--- DATA UNDER STUDY ---
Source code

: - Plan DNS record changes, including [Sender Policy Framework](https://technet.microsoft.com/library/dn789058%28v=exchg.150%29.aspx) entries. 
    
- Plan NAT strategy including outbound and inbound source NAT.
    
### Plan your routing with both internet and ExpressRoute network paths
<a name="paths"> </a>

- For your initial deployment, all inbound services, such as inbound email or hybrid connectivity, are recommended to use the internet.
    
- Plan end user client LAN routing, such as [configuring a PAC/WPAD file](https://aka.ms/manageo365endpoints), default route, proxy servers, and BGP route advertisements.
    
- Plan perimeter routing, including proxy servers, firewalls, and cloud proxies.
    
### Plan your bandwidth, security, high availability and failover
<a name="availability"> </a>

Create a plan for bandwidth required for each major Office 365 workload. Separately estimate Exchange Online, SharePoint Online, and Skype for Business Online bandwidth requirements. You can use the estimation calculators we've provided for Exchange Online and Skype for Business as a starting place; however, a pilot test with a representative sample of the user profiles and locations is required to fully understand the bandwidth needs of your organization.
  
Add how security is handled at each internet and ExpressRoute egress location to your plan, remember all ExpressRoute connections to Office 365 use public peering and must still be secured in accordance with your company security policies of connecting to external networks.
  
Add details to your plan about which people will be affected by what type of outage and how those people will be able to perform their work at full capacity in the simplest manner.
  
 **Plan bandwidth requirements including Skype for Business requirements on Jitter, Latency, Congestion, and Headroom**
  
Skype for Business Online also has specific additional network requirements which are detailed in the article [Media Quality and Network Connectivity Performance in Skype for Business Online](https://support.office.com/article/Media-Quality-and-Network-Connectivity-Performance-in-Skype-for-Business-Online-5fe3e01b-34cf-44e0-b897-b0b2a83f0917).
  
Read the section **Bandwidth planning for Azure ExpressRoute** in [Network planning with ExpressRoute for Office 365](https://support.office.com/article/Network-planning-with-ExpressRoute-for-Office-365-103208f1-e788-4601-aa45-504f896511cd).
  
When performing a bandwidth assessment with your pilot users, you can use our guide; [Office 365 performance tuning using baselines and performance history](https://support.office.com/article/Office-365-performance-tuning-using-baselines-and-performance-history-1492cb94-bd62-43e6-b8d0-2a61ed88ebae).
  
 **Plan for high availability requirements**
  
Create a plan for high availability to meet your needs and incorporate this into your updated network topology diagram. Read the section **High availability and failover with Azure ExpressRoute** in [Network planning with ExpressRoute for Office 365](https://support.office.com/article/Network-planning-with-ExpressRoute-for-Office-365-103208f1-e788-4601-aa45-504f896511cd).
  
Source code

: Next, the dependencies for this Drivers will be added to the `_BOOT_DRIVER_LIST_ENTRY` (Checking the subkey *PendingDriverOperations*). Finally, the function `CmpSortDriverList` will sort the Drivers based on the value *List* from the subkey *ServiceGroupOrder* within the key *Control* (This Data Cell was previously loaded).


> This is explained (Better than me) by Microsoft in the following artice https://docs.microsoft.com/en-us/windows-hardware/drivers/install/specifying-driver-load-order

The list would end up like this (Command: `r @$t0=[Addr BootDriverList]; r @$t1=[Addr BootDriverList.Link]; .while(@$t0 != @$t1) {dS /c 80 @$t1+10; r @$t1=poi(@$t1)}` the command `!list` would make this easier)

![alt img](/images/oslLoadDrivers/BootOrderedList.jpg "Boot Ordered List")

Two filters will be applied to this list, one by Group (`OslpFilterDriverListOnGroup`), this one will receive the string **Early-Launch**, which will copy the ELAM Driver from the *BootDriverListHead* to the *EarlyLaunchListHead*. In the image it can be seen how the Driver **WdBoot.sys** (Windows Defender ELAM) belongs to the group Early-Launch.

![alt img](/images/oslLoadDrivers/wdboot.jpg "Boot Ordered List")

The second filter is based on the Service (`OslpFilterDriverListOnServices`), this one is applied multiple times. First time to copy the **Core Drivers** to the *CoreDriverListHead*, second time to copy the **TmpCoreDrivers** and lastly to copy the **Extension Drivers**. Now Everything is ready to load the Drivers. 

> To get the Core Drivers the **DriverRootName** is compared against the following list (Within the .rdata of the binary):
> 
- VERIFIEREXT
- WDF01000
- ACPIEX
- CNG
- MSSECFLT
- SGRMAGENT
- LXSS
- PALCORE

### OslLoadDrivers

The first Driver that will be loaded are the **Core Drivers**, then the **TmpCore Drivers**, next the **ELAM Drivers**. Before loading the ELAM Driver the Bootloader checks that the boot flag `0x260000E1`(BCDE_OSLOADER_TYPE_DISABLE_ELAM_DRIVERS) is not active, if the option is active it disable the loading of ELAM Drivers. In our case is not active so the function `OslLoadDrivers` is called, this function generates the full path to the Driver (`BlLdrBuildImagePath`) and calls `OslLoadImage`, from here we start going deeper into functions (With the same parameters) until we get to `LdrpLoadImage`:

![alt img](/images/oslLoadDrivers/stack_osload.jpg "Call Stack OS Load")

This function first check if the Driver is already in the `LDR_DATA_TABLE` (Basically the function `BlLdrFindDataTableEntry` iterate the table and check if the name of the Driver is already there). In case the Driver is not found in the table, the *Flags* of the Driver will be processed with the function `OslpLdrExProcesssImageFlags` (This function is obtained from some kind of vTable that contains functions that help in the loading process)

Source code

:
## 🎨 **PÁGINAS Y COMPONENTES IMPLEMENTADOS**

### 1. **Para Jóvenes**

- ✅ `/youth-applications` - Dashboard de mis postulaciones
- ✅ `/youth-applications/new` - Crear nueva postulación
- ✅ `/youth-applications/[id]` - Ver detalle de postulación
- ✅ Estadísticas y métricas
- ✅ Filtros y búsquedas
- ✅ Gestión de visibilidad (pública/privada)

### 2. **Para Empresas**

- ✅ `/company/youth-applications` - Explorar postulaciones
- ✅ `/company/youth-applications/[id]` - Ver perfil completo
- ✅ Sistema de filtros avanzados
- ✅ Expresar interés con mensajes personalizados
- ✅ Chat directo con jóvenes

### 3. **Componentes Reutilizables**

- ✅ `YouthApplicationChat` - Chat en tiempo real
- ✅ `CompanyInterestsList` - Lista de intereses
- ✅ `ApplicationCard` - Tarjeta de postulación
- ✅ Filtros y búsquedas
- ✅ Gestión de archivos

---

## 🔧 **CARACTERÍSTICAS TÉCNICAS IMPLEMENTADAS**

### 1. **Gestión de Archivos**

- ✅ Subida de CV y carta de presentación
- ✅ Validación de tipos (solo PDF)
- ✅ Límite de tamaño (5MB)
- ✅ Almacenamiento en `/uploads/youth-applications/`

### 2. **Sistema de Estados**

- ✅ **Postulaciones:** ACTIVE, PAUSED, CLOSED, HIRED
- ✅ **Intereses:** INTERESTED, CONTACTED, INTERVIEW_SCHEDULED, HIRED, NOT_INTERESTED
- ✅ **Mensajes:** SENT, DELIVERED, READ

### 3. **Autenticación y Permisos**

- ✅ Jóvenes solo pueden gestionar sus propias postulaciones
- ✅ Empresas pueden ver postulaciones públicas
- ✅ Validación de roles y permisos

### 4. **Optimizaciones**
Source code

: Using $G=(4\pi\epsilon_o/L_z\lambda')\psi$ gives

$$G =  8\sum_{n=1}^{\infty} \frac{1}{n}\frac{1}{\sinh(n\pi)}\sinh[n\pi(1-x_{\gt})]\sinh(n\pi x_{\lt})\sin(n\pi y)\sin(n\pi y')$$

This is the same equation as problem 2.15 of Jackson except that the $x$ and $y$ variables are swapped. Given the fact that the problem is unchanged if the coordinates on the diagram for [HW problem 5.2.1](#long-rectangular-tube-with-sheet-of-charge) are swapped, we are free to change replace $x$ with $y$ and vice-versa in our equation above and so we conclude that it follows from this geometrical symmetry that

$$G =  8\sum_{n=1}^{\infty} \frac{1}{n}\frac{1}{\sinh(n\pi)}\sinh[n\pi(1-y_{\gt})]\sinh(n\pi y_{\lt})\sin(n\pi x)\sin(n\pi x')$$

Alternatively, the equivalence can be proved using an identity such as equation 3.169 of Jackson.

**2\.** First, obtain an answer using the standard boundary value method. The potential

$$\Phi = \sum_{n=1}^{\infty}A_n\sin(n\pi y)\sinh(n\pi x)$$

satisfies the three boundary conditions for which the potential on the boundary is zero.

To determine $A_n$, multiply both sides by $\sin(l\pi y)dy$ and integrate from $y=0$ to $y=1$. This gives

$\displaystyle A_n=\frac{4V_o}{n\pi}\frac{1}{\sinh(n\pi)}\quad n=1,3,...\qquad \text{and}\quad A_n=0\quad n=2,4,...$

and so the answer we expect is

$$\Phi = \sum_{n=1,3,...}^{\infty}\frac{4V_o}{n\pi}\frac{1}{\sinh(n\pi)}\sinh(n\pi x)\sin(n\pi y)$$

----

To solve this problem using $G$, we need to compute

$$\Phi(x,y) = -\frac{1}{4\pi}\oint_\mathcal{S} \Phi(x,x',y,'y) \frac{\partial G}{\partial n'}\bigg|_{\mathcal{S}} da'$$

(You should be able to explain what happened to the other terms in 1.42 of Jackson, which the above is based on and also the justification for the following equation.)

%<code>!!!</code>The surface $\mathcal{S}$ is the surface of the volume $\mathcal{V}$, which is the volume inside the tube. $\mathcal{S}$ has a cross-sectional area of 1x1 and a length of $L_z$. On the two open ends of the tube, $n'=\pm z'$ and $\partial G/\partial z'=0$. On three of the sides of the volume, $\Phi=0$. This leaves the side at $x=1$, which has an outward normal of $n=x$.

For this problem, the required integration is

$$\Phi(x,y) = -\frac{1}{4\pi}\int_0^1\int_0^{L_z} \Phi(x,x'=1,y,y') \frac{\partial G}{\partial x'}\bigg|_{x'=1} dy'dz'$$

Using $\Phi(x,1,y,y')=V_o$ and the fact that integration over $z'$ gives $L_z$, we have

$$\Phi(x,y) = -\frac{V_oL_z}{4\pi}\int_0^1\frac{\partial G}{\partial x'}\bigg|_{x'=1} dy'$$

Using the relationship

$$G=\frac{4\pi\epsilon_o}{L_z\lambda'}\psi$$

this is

--- INSTRUCTIONS FOR THE TASK ---
Proceeding from the line containing "(You should be" through the line containing "Using $\Phi(x,1,y,y')=V_o$ and", transcribe the lines above exactly, both end lines included.

--- RESULT OF THE EXERCISE ---
(You should be able to explain what happened to the other terms in 1.42 of Jackson, which the above is based on and also the justification for the following equation.)

%<code>!!!</code>The surface $\mathcal{S}$ is the surface of the volume $\mathcal{V}$, which is the volume inside the tube. $\mathcal{S}$ has a cross-sectional area of 1x1 and a length of $L_z$. On the two open ends of the tube, $n'=\pm z'$ and $\partial G/\partial z'=0$. On three of the sides of the volume, $\Phi=0$. This leaves the side at $x=1$, which has an outward normal of $n=x$.

For this problem, the required integration is

$$\Phi(x,y) = -\frac{1}{4\pi}\int_0^1\int_0^{L_z} \Phi(x,x'=1,y,y') \frac{\partial G}{\partial x'}\bigg|_{x'=1} dy'dz'$$

Using $\Phi(x,1,y,y')=V_o$ and the fact that integration over $z'$ gives $L_z$, we have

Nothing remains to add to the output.